▶ Activities
**a.** In the ML controller excerpt, where is the second pre-processed input data stored before it is used for the ML model run?
**b.** Print the ML controller excerpt from "FIG. 4 shows" to "to the bottom.".

As is evident from FIG. 3 in comparison to FIG. 1, the new functionality can solely be provided in the ML interface 341, which allows also to use it together with a legacy ML controller, which then only needs to interface with the functionality of the ML interface 341 without having to be altered. In this case, the ML interface 341 provides the legacy ML controller with input data instead of the pre-processing function 330. This reduces the need of a complete re-design of the ML controller. For the further illustration, it is however assumed that the ML interface 341 is part of the ML controller 340 and not separate thereto, however this should not be regarded to be limiting.

The timewise progression of the input data through the application 320 and the ML controller 340 is schematically depicted in FIG. 4.

FIG. 4 shows a time-diagram 400 of the asynchronous ML model execution performed by the system 300 as shown in FIG. 3. Thereby, the diagram 400 shows the schematic timewise progression of data through the application 320 and the ML controller 340. Time progresses starting from the top of the diagram moving to the bottom.

At first, the application 320 starts with pre-processing of first input data received from a data source—not shown here-using the pre-processing function 330. Once the pre-processing is completed, the data is provided 410a to the ML controller 340. The data is again highlighted with a black rectangular with the number “1” in it. Once the data is received, the ML controller 340 starts the ML model execution 430a. Instead of waiting on the ML model output, the application 320 directly starts pre-processing second input data, which are highlighted with a black rectangular with the number “2” in it. Once the pre-processing of the second input data with the pre-processing function 330 is completed, the input data is provided to the ML controller 340. The second pre-processed input data is then stored within the queue 342 of the ML interface 341 to be used for the ML model run.

In the here shown example, the ML controller 340 after having queued the second input data has already finished the processing of the first input data and provides 440a first output data to the application 320 which are received 450a and can then be post-processed with post-processing function 360. The output data is indicated with the black rectangular with the number “1” in it. Directly after- or already during—the post-processing, the application 320 can pre-process third input data, which are indicated by the black rectangular with the number “3” in it. The pre-processed third input data can then be provided 410c to the ML controller 340, where they can be stored in queue 342 until being used for the ML model execution 430c. The ML controller 340 will then take the input data from the queue and fed the respective input data to the ML model.

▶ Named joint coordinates

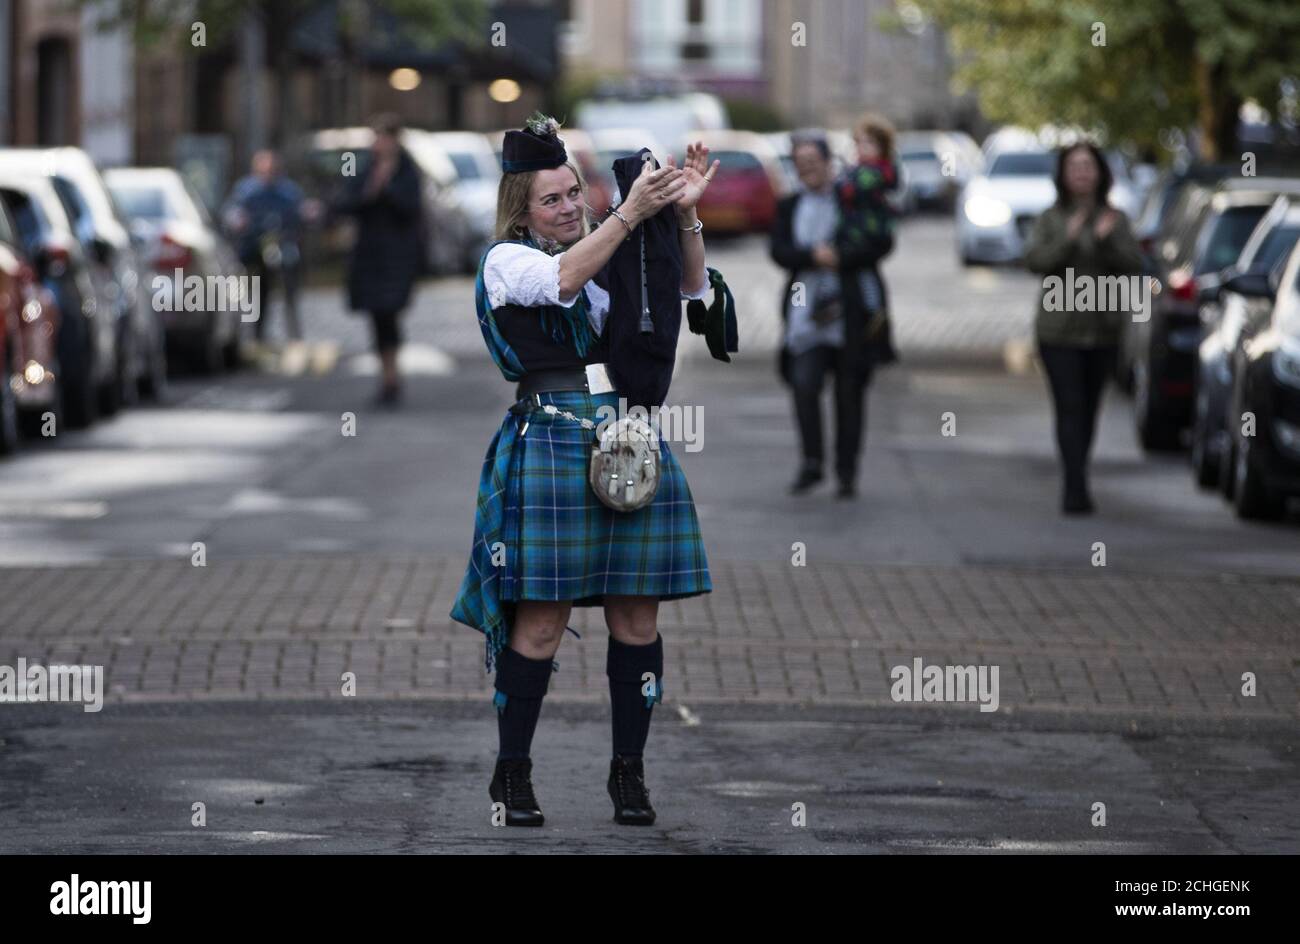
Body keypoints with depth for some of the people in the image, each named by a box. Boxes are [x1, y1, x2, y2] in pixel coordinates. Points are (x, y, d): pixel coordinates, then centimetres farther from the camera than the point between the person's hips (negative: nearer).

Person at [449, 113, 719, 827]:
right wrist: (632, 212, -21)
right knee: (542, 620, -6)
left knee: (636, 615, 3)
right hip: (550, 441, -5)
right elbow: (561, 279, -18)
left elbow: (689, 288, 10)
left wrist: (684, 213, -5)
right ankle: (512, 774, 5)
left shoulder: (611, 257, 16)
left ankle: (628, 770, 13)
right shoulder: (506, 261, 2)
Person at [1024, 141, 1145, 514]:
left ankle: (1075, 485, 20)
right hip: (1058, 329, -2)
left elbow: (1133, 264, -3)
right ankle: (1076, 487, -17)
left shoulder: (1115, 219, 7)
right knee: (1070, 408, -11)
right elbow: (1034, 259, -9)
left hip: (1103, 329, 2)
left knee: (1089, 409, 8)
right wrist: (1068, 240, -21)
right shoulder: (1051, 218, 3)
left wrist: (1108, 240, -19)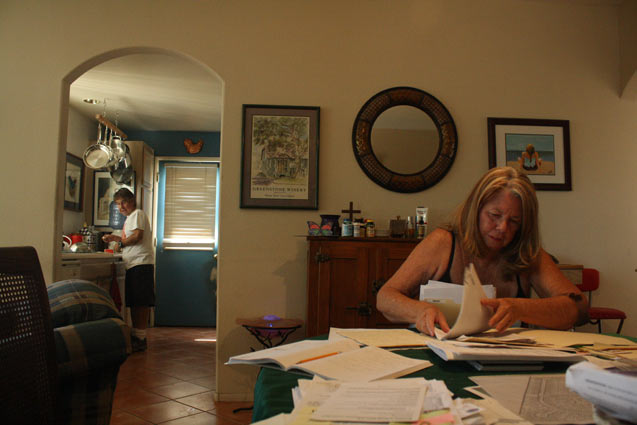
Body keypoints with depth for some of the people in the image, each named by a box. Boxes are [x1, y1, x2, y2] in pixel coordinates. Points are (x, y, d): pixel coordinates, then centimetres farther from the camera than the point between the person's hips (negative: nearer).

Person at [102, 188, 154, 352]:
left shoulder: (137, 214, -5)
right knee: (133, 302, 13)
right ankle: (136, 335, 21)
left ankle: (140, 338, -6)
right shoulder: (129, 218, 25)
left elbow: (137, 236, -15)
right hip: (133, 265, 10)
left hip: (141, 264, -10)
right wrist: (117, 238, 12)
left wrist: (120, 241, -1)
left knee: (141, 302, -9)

▶ Exercise solutions
**a.** It is stored in the queue 342 of the ML interface 341.

**b.**
FIG. 4 shows a time-diagram 400 of the asynchronous ML model execution performed by the system 300 as shown in FIG. 3. Thereby, the diagram 400 shows the schematic timewise progression of data through the application 320 and the ML controller 340. Time progresses starting from the top of the diagram moving to the bottom.